CONSIGNE
Recopiez à l'identique la partie du passage sur les troubles du XIe siècle qui s'ouvre sur les mots contenant « Les horreurs du » et se clôt sur « monde tant redoutée. ».

PASSAGE EXTRAIT
Les horreurs du XIème siècle vinrent renforcer
cette naturelle inclination. On sortait des terreurs de l'an 1000, mais le siècle
de grâce ne valait guère mieux que la fin du monde tant redoutée.
Pestes, famines et guerres ravageaient cette époque. Guerre entre le roi
de France et les
barons féodaux ; guerre entre le pape et l'empereur d'Allemagne
; guerre acharnée dans l'
Eglise même. Papes et
antipapes s'excommuniaient
réciproquement. Les murs étaient d'une brutalité, d'une
violence
extrêmes. Les
évêques se faisaient nommer à
prix d'
argent ; ils soudoyaient des bandes armées qui enfonçaient
et pillaient les maisons de leurs rivaux. Beaucoup d'entre eux vivaient avec leurs
femmes ou leurs concubines et distribuaient les prébendes à leurs
enfants. Pour imposer le
célibat aux
prêtres, Grégoire VII
dut lancer contre eux le peuple fanatisé par les moines. Des scènes
affreuses s'ensuivirent. On vit des
prêtres arrachés à leur
église avec leurs femmes et leurs
enfants et massacrés dans la rue
par la foule. On comprend que de tels spectacles aient poussé des
âmes
tendres comme celle de Bruno à la solitude absolue.

DOCUMENTS SOURCES
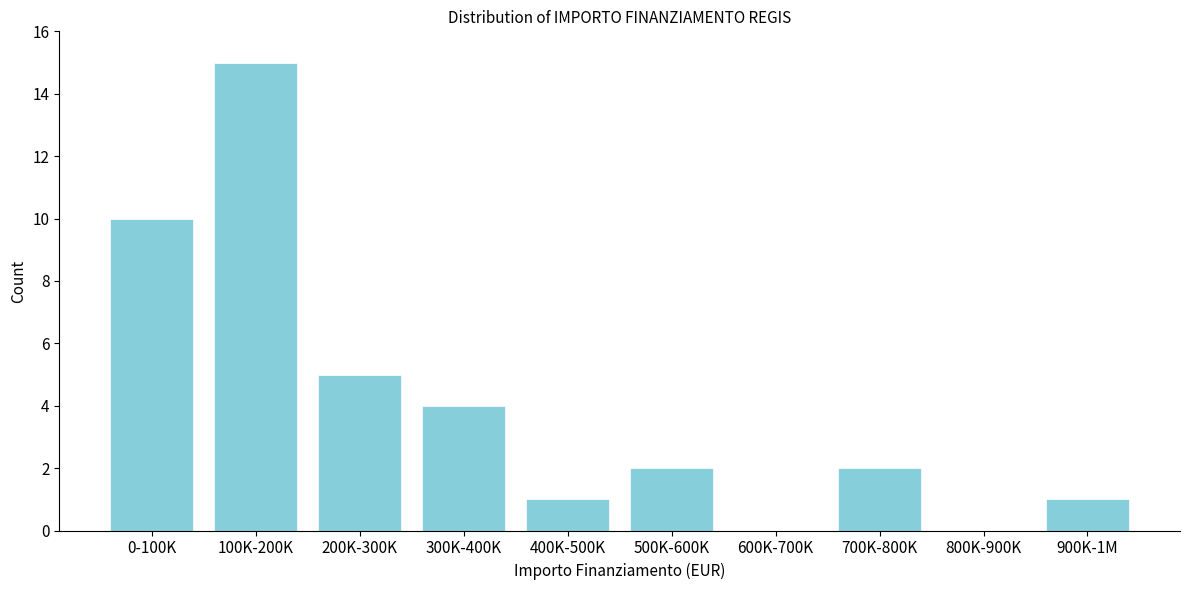

Reading left to right, list all the values displayed in this chart.

0-100K=10	100K-200K=15	200K-300K=5	300K-400K=4	400K-500K=1	500K-600K=2	600K-700K=0	700K-800K=2	800K-900K=0	900K-1M=1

VOTRE RÉPONSE
Les horreurs du XIème siècle vinrent renforcer
cette naturelle inclination. On sortait des terreurs de l'an 1000, mais le siècle
de grâce ne valait guère mieux que la fin du monde tant redoutée.